Despite the homogeneous behavior of the NDVI flower response, the OptRx™ sensors were not able to highlight a significant correlation between the number of flowers and the NDVI values. Thus, mono-dimensional sensors—such as the OptRx™—do not seem suitable for the estimation of the flower charge. To increase the reliability of the system, a higher number of sensors per side (4 or more instead of 3) will be investigated in future field tests. However, the combination of LiDAR and OptRx™ data has improved the quality of detection.

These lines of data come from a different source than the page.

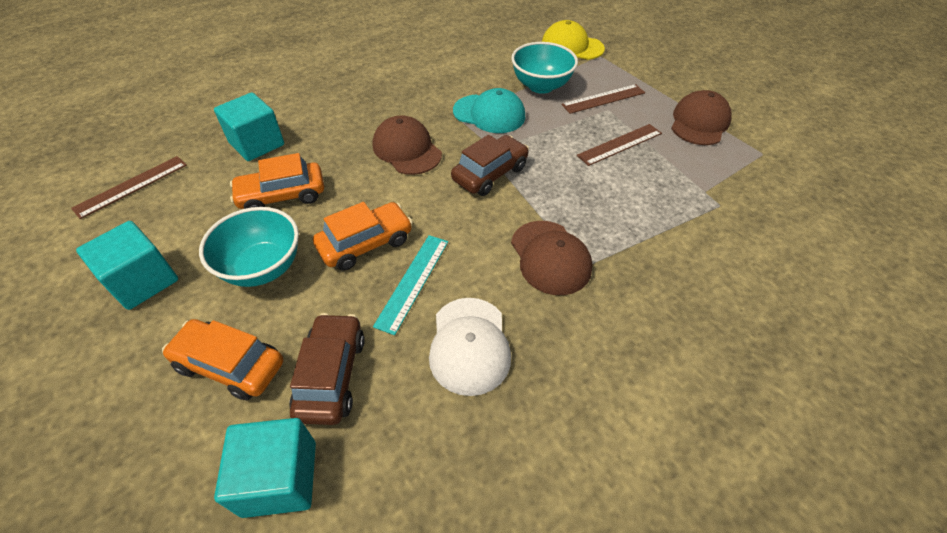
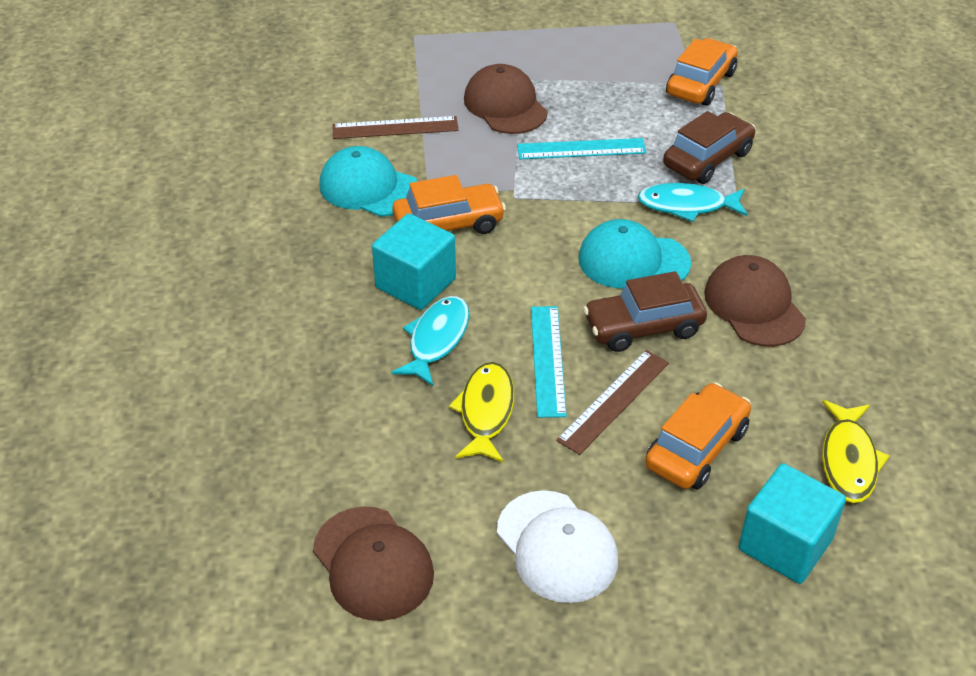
brown ruler: [71,156,187,219] [561,84,645,114] [577,124,662,166] = 3 -> [332,116,459,139] [556,350,669,455] = 2
turquoise bowl: [199,207,299,287] [511,42,578,94] = 2 -> none = 0
turquoise cap: [453,88,525,133] = 1 -> [319,146,418,217] [579,219,691,288] = 2
turquoise cube: [76,221,178,310] [214,92,284,161] [214,418,316,518] = 3 -> [372,213,456,310] [738,463,846,584] = 2
turquoise fish: none = 0 -> [391,296,470,386] [638,183,748,222] = 2
turquoise ruler: [373,235,448,335] = 1 -> [517,138,646,159] [531,306,567,418] = 2
yellow cap: [542,20,605,60] = 1 -> none = 0
yellow fish: none = 0 -> [449,362,514,463] [822,400,889,503] = 2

In fact, by merging the data collected by the two types of sensors, it is possible to build descriptive maps providing information on canopy thickness and VI values, which can be used as references for automated machines conducting thinning or pruning operations according to a site-specific approach.

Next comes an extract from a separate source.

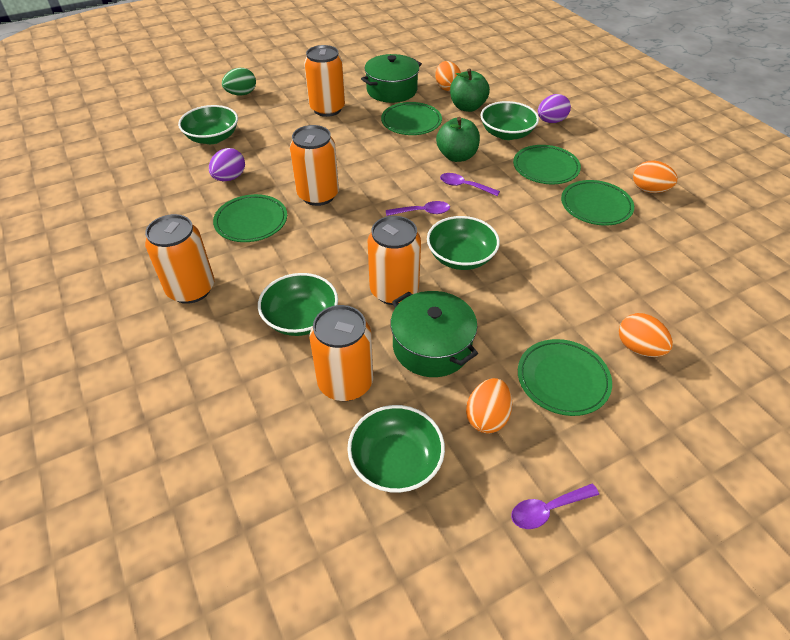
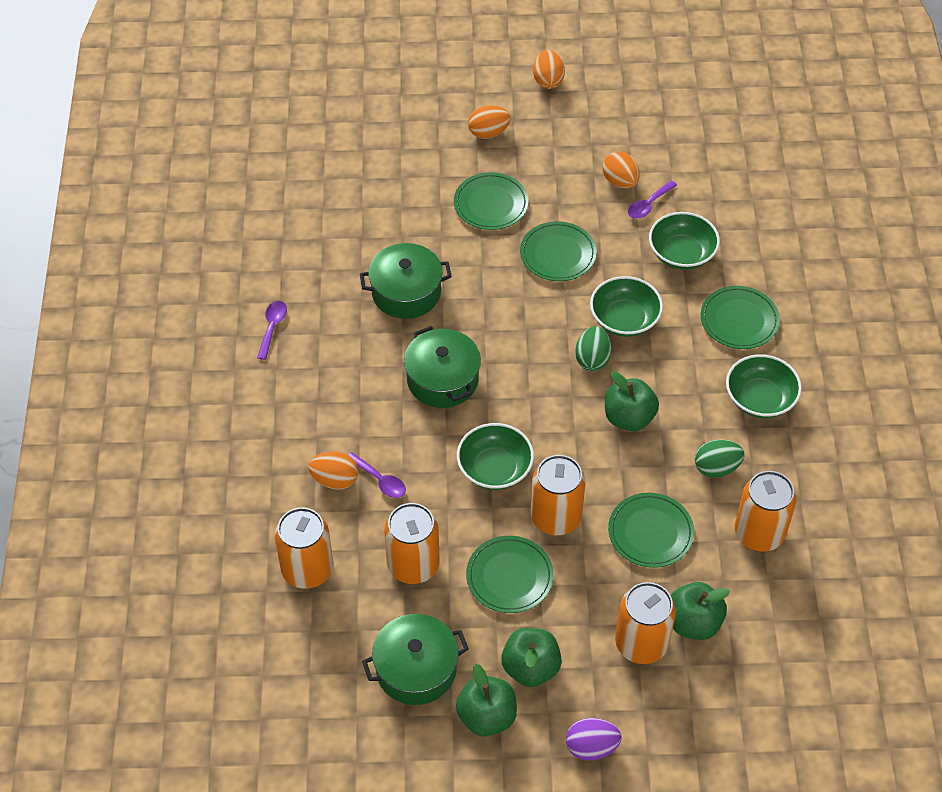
green apple: [436,117,480,162] [450,68,490,112] = 2 -> [456,664,517,737] [501,628,562,687] [605,371,659,431] [671,582,730,640] = 4
green bowl: [178,105,238,144] [258,273,338,336] [347,405,445,493] [427,216,500,270] [480,101,539,140] = 5 -> [457,423,534,490] [590,276,663,337] [649,212,720,270] [726,354,802,418] = 4
green egg: [222,68,256,95] = 1 -> [575,326,611,371] [695,440,745,478] = 2
green pot: [361,54,422,103] [391,291,478,377] = 2 -> [360,243,452,319] [362,614,468,705] [404,326,481,408] = 3
purple egg: [209,148,245,181] [538,94,571,123] = 2 -> [566,718,622,761] = 1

In order to propose future applications of a system that is able to provide information about the condition of the crop in real time, it is necessary to evaluate the amount of time required for computation, that is, if it is possible to use such a system in practice. It would be useful to evaluate the use of different algorithms and to study the correlations obtained by setting filters that give greater importance to the lower NDVI values found in the investigated areas. To overcome the problem of the mono-dimensional scans obtained through the OptRx™ sensors, bidimensional scans with pixel matrix generation, such as those provided by a multi-camera set-up, should be considered and tested together with the LiDARs. In this case, we expect the system to be capable of coloring each point of the acquired point cloud with the information collected by the cameras. Therefore, thanks to this approach, it should be possible to pinpoint the origin of each point of the cloud and consider only needs to be assessed.